- TASK TO CARRY OUT
Update the lines below so that every "collector number" becomes "field number", and leave everything else unchanged.

- DATASET
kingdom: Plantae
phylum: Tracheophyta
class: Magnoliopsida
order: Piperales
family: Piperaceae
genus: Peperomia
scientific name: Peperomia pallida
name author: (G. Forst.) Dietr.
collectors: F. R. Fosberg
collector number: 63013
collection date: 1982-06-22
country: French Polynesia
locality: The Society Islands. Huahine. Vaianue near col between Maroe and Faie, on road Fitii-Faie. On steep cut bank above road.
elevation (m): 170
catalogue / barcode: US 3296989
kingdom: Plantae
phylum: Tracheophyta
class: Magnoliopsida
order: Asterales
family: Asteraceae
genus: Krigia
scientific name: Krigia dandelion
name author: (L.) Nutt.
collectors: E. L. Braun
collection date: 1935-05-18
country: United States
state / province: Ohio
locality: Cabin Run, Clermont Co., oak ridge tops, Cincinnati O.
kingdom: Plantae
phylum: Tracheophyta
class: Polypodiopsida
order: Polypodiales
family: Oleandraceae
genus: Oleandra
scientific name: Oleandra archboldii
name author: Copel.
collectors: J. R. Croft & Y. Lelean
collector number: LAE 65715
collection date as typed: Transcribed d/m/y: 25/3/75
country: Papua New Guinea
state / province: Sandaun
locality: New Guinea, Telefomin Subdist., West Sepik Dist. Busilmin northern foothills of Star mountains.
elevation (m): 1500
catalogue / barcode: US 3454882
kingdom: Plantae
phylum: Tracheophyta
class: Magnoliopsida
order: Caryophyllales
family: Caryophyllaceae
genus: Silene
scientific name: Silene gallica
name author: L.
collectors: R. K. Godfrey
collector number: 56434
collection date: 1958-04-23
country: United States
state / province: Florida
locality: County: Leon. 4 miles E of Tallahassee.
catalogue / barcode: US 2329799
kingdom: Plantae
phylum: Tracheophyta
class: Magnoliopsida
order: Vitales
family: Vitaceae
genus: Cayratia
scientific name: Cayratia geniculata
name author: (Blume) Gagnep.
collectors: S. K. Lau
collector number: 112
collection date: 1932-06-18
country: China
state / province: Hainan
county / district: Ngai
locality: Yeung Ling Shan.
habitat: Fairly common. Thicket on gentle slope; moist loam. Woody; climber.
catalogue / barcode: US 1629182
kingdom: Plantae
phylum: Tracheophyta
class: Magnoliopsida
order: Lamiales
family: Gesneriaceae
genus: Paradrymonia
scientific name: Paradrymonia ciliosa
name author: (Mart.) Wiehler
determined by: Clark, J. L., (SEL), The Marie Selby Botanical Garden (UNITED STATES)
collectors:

- FINAL ANSWER
kingdom: Plantae
phylum: Tracheophyta
class: Magnoliopsida
order: Piperales
family: Piperaceae
genus: Peperomia
scientific name: Peperomia pallida
name author: (G. Forst.) Dietr.
collectors: F. R. Fosberg
field number: 63013
collection date: 1982-06-22
country: French Polynesia
locality: The Society Islands. Huahine. Vaianue near col between Maroe and Faie, on road Fitii-Faie. On steep cut bank above road.
elevation (m): 170
catalogue / barcode: US 3296989
kingdom: Plantae
phylum: Tracheophyta
class: Magnoliopsida
order: Asterales
family: Asteraceae
genus: Krigia
scientific name: Krigia dandelion
name author: (L.) Nutt.
collectors: E. L. Braun
collection date: 1935-05-18
country: United States
state / province: Ohio
locality: Cabin Run, Clermont Co., oak ridge tops, Cincinnati O.
kingdom: Plantae
phylum: Tracheophyta
class: Polypodiopsida
order: Polypodiales
family: Oleandraceae
genus: Oleandra
scientific name: Oleandra archboldii
name author: Copel.
collectors: J. R. Croft & Y. Lelean
field number: LAE 65715
collection date as typed: Transcribed d/m/y: 25/3/75
country: Papua New Guinea
state / province: Sandaun
locality: New Guinea, Telefomin Subdist., West Sepik Dist. Busilmin northern foothills of Star mountains.
elevation (m): 1500
catalogue / barcode: US 3454882
kingdom: Plantae
phylum: Tracheophyta
class: Magnoliopsida
order: Caryophyllales
family: Caryophyllaceae
genus: Silene
scientific name: Silene gallica
name author: L.
collectors: R. K. Godfrey
field number: 56434
collection date: 1958-04-23
country: United States
state / province: Florida
locality: County: Leon. 4 miles E of Tallahassee.
catalogue / barcode: US 2329799
kingdom: Plantae
phylum: Tracheophyta
class: Magnoliopsida
order: Vitales
family: Vitaceae
genus: Cayratia
scientific name: Cayratia geniculata
name author: (Blume) Gagnep.
collectors: S. K. Lau
field number: 112
collection date: 1932-06-18
country: China
state / province: Hainan
county / district: Ngai
locality: Yeung Ling Shan.
habitat: Fairly common. Thicket on gentle slope; moist loam. Woody; climber.
catalogue / barcode: US 1629182
kingdom: Plantae
phylum: Tracheophyta
class: Magnoliopsida
order: Lamiales
family: Gesneriaceae
genus: Paradrymonia
scientific name: Paradrymonia ciliosa
name author: (Mart.) Wiehler
determined by: Clark, J. L., (SEL), The Marie Selby Botanical Garden (UNITED STATES)
collectors:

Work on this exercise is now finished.